Your instructions: Identify every line in the entries below that contains the string "Регистрация", matching case exactly, and copy each such line in full.

Record extracts:

* * * * * * * * *

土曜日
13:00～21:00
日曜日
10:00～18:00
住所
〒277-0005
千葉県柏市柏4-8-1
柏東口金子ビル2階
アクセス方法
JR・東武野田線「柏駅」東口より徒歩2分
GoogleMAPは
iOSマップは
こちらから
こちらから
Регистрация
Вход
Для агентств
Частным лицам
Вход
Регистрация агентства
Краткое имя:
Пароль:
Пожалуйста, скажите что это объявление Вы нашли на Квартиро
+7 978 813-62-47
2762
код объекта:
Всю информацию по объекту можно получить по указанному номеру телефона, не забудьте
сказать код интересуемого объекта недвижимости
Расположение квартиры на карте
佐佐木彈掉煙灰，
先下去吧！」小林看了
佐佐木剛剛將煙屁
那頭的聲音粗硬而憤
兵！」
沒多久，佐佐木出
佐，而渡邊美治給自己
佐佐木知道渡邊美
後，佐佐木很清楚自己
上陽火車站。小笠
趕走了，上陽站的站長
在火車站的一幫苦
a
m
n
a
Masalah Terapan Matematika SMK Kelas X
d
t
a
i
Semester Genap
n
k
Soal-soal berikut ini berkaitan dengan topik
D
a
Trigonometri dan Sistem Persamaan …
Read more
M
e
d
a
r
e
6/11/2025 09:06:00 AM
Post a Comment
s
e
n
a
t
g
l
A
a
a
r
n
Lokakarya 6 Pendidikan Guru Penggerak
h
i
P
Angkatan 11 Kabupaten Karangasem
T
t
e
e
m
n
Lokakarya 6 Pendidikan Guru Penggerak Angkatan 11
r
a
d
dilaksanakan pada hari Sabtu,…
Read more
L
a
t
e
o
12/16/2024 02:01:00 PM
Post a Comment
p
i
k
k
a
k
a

* * * * * * * * *

Result:
Регистрация
Регистрация агентства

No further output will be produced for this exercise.